The fact that you and most of the press find it shocking is just testimony to how little most people understand Afghanistan how things work there, all of which points to the inevitable failure of the mission. Likewise with the own goal of demonising Karsai as being corrupt. Is it possible for an Afghan leader to be anything else? And how does his wheeler dealing compare with the recent events in Brussels and their non-election of leaders? It need not have been so but such is the vanity of politicians who nothing to think they know and can do everything.
The tragedy is that there WAS a window of opportunity in Afghanistan, now long gone, when we really could have made a difference but the hundreds of billions that should have gone there went on the killing of hundreds of thousands in Iraq instead. It's too late now. Blair you are such an utter utter chump.

In2minds

November 21st, 2009 12:56pm Report this comment

“The latest rumours are that Hamid Karzai is going to reinstate Akhundzada, now a Senator”.

Ah! So this man Akhundzada was elected, well that puts him ahead of Lady Ashton and her new position in the EU, she was merely appointed. Let me remind you democracy is important.

anne allan

November 21st, 2009 1:11pm Report this comment

Am I supposed to be surprised?

The Marshall

November 21st, 2009 1:58pm Report this comment

WANTED - DEAD OR ALIVE

OSAMA BIN LADEN

$50 MILLION REWARD

And still no takers - 'Money talks'?

JohnOfEnfield

November 21st, 2009 3:25pm Report this comment

Money talks EVERYWHERE.

We are trying to impose a post-industrial political infrastructure (Central Government, National Army, National Police etc.) on an economy which is pre-feudal.

We exacerbate this situation by attempting to ban heroin & so raise the price that the drug runners can pay to corrupt Afghani society.

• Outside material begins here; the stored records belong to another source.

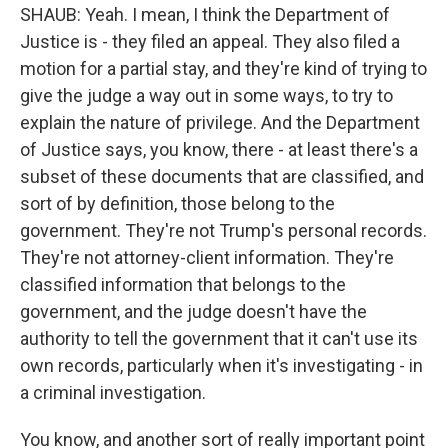
SHAUB: Yeah. I mean, I think the Department of
Justice is - they filed an appeal. They also filed a
motion for a partial stay, and they're kind of trying to
give the judge a way out in some ways, to try to
explain the nature of privilege. And the Department
of Justice says, you know, there - at least there's a
subset of these documents that are classified, and
sort of by definition, those belong to the
government. They're not Trump's personal records.
They're not attorney-client information. They're
classified information that belongs to the
government, and the judge doesn't have the
authority to tell the government that it can't use its
own records, particularly when it's investigating - in
a criminal investigation.
You know, and another sort of really important point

No country has EVER won in Afghanistan - there is nothing to win against!

Jez

November 21st, 2009 3:30pm Report this comment

You're all coming along swimmingly.

Taking a couple of key points in your last paragraph, your very well into the next stage regarding your steep descent into the world of cold reality;

Denial.

Frank P

November 21st, 2009 4:34pm Report this comment

Money talks - in all languages and all countries and when it does - bullshit walks!

Peter From Maidstone

November 21st, 2009 5:13pm Report this comment

What are we there for? Really. What are we there for? Is there anything our presence there is doing for good that could not be done by Aid Agencies, IF the local population were willing. And if they are not willing then everything is impossible in any case.

porkbelly

November 21st, 2009 5:17pm Report this comment

All this extravagant outrage over Afghan "corruption" (one should be as surprised that there is corruption in Afghanistan as that there is corruption in Chicago or gambling in Casablanca) is nothing more than a preemptive justification for turning tail and withdrawing from the war there. The argument will be made that the Taliban is no worse than the Karzai regime, and that they can be remotely-controlled by their Pakistani ISI paymasters, so why do we need troops there? But in the end it will prove to be no better than a rationalization for Western cowardice and lack of resolve...and the world will take note.

RB Scott

November 21st, 2009 5:32pm Report this comment

Sher Mohammad was primarily responsible for the success in 2002 in Helmand for reducing opium cultivation by 85% in one crop year in Nad-i-Ali (some 30,000 acres of irrigated land) in collaboration with our reconstruction/counter narcotics project cleaning the irrigation drainage system mostly by hand labor. We put the farmers to work on their own system for pay (some $1.75 a day)with promises for continued reconstruction and market support for their traditional cash crops, which we failed to live up to. The governor begged for additional help in writing from USAID and the UN in 05 when most work stopped.We left him hanging.
The article fails to mention his famous mujahadin commander uncle and father who fought the Soviets. He had (has) a lot of local tribal support which was ignored in our process of making him our enemy. And he could likely bring some stability back to Helmand with our reconstruction/development support, not military force.